WORK REQUEST:
Answer these questions from the text on endometriosis and miRNAs.
1. At what concentration were danazol, progesterone, and MPA applied to the EN-MSCs?
2. Among the miRNAs with a fivefold change, how many were found ectopically upregulated in EN-MSCs?
3. What did an inhibitor of miR-34a-5p reduce?

*** Opening STUDY TEXT ***

Endometriosis is the
hormone-dependent product of endometrial tissue found outside the uterus. Recently, micro-RNAs (
miRNAs) were shown to play a role in endometriotic lesion development. However, the mechanism of
steroid hormones responsible for
miRNA remains obscure. In the present study, we assayed for the effects of synthetic
steroid hormones (
danazol,
progesterone, and
medroxyprogesterone acetate [MPA]) on
miRNAs in
endometriosis. We used a global
miRNA expression profile microarray to evaluate
miRNA expression in endometrial mesenchymal stem cells (EN-MSCs) of ovarian
endometrioma following treatment with 1 μM
danazol,
progesterone, or MPA. Furthermore, we selected candidate
miRNAs whose expression changed more than fivefold and compared the effects of
danazol,
progesterone, and MPA treatments and also compared those results with controls in EN-MSCs. Among those with a fivefold change, we found 13 ectopically upregulated
miRNAs in EN-MSCs. To understand the function of these 13
miRNAs, we subjected their sequences to Ingenuity Pathway Analysis. According to both the etiology and pathogenesis of
endometriosis, we found that miR-199a-5p and miR-34a-5p showed specific association with the disease, including molecular and cellular functions.
Steroid hormone treatment elevated the levels of miR-199a-5p and miR-34a-5p. An inhibitor of miR-34a-5p also reduced the synthetic
steroid hormones effects on cell proliferation. In vivo data revealed that
miRNA levels in endometriotic lesions correlated with findings following in vitro synthetic
hormone treatment. Our data show the effects of synthetic
steroid hormones on
miRNA regulation. These findings contribute to our understanding of the molecular impact of the synthetic
steroid hormones and suggest a potential mechanism for
endometriosis treatment.

*** Closing STUDY TEXT ***
*** Opening INPUT DATA ***

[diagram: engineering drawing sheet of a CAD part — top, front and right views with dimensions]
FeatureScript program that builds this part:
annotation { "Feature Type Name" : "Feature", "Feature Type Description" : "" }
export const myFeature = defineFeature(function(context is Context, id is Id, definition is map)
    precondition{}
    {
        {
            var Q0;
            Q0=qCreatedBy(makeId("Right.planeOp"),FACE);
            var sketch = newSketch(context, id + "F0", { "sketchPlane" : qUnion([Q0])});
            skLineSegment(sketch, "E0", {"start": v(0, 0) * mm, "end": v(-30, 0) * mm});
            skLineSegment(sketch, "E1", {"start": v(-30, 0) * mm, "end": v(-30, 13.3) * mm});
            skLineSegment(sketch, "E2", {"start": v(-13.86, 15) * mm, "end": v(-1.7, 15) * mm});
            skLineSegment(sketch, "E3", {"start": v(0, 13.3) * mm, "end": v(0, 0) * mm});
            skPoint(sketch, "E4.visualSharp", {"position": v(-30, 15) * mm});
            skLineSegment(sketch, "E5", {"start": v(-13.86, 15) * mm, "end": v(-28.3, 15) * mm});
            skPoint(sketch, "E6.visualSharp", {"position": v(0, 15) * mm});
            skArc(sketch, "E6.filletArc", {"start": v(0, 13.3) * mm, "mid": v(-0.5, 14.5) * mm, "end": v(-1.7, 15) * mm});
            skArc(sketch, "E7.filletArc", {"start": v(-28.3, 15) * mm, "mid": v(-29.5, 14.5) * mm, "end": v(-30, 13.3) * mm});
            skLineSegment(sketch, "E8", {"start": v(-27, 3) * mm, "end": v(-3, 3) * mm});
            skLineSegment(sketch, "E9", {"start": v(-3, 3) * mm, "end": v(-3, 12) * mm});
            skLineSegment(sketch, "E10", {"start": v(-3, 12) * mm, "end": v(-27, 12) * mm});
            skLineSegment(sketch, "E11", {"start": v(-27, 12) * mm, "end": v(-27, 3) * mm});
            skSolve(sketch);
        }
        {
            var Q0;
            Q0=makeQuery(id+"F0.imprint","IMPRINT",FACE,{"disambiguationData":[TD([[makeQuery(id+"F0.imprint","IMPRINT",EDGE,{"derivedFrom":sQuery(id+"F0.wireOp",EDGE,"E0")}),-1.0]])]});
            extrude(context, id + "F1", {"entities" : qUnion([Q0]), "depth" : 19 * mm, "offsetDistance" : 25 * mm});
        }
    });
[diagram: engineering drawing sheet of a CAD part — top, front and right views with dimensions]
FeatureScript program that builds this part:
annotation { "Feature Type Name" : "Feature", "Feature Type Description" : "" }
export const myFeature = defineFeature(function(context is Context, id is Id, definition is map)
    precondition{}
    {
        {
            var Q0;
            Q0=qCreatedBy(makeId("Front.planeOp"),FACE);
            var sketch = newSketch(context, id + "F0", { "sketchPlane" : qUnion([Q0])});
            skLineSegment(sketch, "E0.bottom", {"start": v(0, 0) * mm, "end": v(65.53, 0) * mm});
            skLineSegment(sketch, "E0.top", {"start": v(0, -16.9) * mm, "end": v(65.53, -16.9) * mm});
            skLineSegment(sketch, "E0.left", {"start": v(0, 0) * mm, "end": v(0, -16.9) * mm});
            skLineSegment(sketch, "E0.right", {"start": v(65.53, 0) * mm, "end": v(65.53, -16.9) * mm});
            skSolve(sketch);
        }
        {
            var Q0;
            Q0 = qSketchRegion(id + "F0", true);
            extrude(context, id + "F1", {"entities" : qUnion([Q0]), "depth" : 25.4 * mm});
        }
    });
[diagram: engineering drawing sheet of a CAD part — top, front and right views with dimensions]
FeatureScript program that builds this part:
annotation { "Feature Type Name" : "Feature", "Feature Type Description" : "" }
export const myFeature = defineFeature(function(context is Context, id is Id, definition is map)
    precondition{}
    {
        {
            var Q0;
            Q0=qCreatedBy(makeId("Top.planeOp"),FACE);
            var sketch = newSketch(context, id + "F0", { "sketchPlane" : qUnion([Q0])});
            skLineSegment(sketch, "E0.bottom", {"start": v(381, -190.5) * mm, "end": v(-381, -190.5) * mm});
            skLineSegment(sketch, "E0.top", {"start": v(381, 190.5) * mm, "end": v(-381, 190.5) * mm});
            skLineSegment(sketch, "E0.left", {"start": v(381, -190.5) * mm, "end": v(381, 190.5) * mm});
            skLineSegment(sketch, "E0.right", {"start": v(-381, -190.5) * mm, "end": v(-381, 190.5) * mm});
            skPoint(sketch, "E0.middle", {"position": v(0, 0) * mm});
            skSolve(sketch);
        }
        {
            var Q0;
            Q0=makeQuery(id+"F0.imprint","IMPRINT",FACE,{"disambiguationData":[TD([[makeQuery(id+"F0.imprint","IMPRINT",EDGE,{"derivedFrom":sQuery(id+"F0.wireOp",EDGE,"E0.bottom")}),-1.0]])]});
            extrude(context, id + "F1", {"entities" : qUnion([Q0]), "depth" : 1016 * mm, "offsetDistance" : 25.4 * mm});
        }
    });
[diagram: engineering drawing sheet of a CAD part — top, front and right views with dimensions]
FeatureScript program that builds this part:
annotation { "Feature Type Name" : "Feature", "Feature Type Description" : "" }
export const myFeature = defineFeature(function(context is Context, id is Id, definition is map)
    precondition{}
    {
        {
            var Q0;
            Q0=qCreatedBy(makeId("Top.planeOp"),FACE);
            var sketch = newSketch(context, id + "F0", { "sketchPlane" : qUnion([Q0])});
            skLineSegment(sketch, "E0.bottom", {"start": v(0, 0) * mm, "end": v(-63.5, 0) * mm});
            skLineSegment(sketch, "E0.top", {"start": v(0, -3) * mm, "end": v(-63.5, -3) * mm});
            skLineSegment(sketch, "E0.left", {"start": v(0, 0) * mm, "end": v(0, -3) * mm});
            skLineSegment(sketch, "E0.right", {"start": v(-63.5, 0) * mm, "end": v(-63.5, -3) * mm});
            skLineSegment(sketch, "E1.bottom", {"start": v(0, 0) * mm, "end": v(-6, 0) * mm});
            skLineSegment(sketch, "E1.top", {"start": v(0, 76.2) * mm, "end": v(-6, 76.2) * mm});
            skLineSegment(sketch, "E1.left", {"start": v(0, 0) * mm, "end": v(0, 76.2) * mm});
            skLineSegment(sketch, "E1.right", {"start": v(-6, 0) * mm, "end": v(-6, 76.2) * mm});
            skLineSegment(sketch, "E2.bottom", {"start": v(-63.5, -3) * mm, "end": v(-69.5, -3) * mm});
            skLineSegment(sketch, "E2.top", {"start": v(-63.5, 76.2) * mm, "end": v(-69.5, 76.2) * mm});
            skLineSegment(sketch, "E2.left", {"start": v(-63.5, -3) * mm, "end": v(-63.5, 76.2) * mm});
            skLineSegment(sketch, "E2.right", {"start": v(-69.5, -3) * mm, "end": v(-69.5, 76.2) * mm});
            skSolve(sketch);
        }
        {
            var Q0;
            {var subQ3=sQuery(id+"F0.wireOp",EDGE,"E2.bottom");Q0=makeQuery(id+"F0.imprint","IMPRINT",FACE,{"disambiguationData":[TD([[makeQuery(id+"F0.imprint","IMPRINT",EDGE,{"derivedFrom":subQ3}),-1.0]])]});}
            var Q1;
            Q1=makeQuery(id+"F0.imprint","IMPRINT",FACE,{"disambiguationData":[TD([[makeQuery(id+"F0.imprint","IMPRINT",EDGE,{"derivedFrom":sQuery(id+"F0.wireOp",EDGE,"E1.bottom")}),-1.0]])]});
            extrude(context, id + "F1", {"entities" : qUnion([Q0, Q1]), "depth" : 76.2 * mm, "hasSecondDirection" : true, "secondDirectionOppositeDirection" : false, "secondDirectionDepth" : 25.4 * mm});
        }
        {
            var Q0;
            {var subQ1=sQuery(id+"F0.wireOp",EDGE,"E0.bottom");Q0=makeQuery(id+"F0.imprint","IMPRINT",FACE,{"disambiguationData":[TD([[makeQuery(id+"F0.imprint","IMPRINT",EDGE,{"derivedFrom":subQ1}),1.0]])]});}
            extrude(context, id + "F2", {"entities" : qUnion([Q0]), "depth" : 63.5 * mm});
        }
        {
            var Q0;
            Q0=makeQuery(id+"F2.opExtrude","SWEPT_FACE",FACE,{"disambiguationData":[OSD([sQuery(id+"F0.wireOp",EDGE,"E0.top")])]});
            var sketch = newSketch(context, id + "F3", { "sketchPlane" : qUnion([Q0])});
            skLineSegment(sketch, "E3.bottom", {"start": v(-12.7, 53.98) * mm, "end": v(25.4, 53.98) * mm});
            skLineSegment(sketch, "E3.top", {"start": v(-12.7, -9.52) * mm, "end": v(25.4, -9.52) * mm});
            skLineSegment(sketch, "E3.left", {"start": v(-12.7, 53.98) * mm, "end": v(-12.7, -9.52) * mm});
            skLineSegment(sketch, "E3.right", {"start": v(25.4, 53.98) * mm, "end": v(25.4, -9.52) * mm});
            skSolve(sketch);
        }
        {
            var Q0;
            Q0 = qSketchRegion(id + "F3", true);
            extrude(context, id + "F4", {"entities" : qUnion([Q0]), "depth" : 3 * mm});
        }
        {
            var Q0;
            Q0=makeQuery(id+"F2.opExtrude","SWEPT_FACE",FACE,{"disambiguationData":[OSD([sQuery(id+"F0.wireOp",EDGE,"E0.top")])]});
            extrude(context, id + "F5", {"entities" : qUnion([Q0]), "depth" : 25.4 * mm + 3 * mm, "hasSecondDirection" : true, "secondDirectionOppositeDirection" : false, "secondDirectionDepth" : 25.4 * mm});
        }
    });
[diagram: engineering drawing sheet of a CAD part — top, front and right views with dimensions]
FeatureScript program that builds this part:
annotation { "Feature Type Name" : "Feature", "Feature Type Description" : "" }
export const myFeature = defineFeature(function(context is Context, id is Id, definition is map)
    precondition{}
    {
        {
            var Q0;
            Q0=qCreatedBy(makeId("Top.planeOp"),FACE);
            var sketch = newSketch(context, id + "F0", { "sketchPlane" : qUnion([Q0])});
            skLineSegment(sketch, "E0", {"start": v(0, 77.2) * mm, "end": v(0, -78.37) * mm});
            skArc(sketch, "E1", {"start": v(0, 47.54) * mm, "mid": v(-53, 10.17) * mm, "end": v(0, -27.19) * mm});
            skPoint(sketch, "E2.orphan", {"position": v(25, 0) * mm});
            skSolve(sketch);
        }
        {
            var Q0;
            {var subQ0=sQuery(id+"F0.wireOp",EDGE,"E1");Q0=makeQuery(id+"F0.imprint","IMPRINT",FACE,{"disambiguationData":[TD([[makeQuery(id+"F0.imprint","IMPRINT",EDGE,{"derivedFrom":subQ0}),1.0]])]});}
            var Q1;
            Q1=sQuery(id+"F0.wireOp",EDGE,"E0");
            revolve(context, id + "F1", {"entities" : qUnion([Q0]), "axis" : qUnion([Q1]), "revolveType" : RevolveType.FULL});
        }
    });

*** Closing INPUT DATA ***

SOLUTION BELOW:
1. 1 μM.
2. 13.
3. The synthetic steroid hormones' effects on cell proliferation.